Co-brands and convenience: The new shelf power plays

If flavor churn and wellness are shaking up products, co-branding and convenience are rewriting strategy.
Co-branded snacks now generate $2.1bn in annual sales, with retail exclusives delivering $678m and restaurant-linked tie-ups contributing close to $1bn.
These partnerships offer instant recognition and built-in storytelling, and they’re steadily squeezing independents for space.
Convenience, meanwhile, is being redefined. Away-from-home snacking occasions are projected to rise 39% by 2027. But convenience is no longer just about single-serve packaging but about being omnipresent. Snacks are showing up in bulk e-commerce packs, checkout lanes, gyms, airports and workplaces. The line between channels is blurring fast.
This creates a new form of competition. It’s not just about who owns the flavor or the claim but who owns the occasion.
What this means: The winners will be those who design snacks for every touchpoint of consumer life, from a high-protein bar at the gym to a co-branded popcorn at the cinema.

Navigating flux: Adapt or be erased
The data leaves little doubt.

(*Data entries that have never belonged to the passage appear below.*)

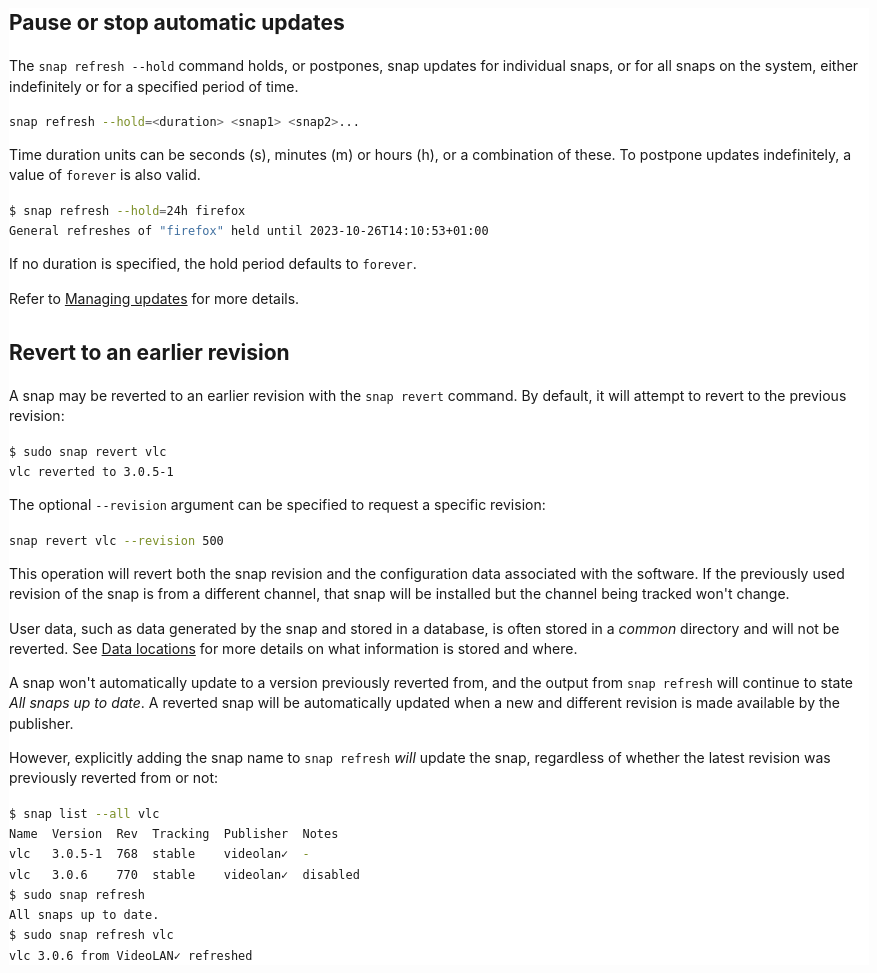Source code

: ## Pause or stop automatic updates

The `snap refresh --hold` command holds, or postpones, snap updates for individual snaps, or for all snaps on the system, either indefinitely or for a specified period of time.

```bash
snap refresh --hold=<duration> <snap1> <snap2>...
```

Time duration units can be seconds (s), minutes (m) or hours (h), or a combination of these.  To postpone updates indefinitely, a value of `forever` is also valid.

```bash
$ snap refresh --hold=24h firefox
General refreshes of "firefox" held until 2023-10-26T14:10:53+01:00
```

If no duration is specified, the hold period defaults to `forever`.

Refer to [Managing updates](/snap-how-to-guides/work-with-snaps/manage-updates) for more details.

## Revert to an earlier revision

A snap may be reverted to an earlier revision with the `snap revert` command. By default, it will attempt to revert to the previous revision:

```bash
$ sudo snap revert vlc
vlc reverted to 3.0.5-1
```

The optional `--revision` argument can be specified to request a specific revision:

```bash
snap revert vlc --revision 500
```

This operation will revert both the snap revision and the configuration data associated with the software. If the previously used revision of the snap is from a different channel, that snap will be installed but the channel being tracked won't change.

User data, such as data generated by the snap and stored in a database, is often stored in a _common_ directory and will not be reverted. See [Data locations](/) for more details on what information is stored and where.

A snap won't automatically update to a version previously reverted from, and the output from `snap refresh` will continue to state *All snaps up to date*. A reverted snap will be automatically updated when a new and different revision is made available by the publisher.

However, explicitly adding the snap name to `snap refresh` *will* update the snap, regardless of whether the latest revision was previously reverted from or not:

```bash
$ snap list --all vlc
Name  Version  Rev  Tracking  Publisher  Notes
vlc   3.0.5-1  768  stable    videolan✓  -
vlc   3.0.6    770  stable    videolan✓  disabled
$ sudo snap refresh
All snaps up to date.
$ sudo snap refresh vlc
vlc 3.0.6 from VideoLAN✓ refreshed
```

A $150bn market that once thrived on stable habits is being redefined by churn, multicultural influence, wellness, co-branding and mobility.
The forces reshaping snacking aren’t cyclical; they’re structural.
And consumers aren’t dabbling in new behaviors – they’re rewriting the role of snacks in daily life.
What this means: Incremental innovation won’t be enough. Agility, speed and cultural sensitivity must become operational priorities. Flavor agility must match the pace of social media; wellness claims must be specific and evidence-backed; co-branding must be strategic rather than opportunistic; and distribution strategies must align with omnichannel lifestyles.
The $150bn snacking market is in flux and flux is unforgiving. Those who adapt quickly will capture not just growth, but relevance. Those who fail will be erased by competitors who can turn data into action at speed.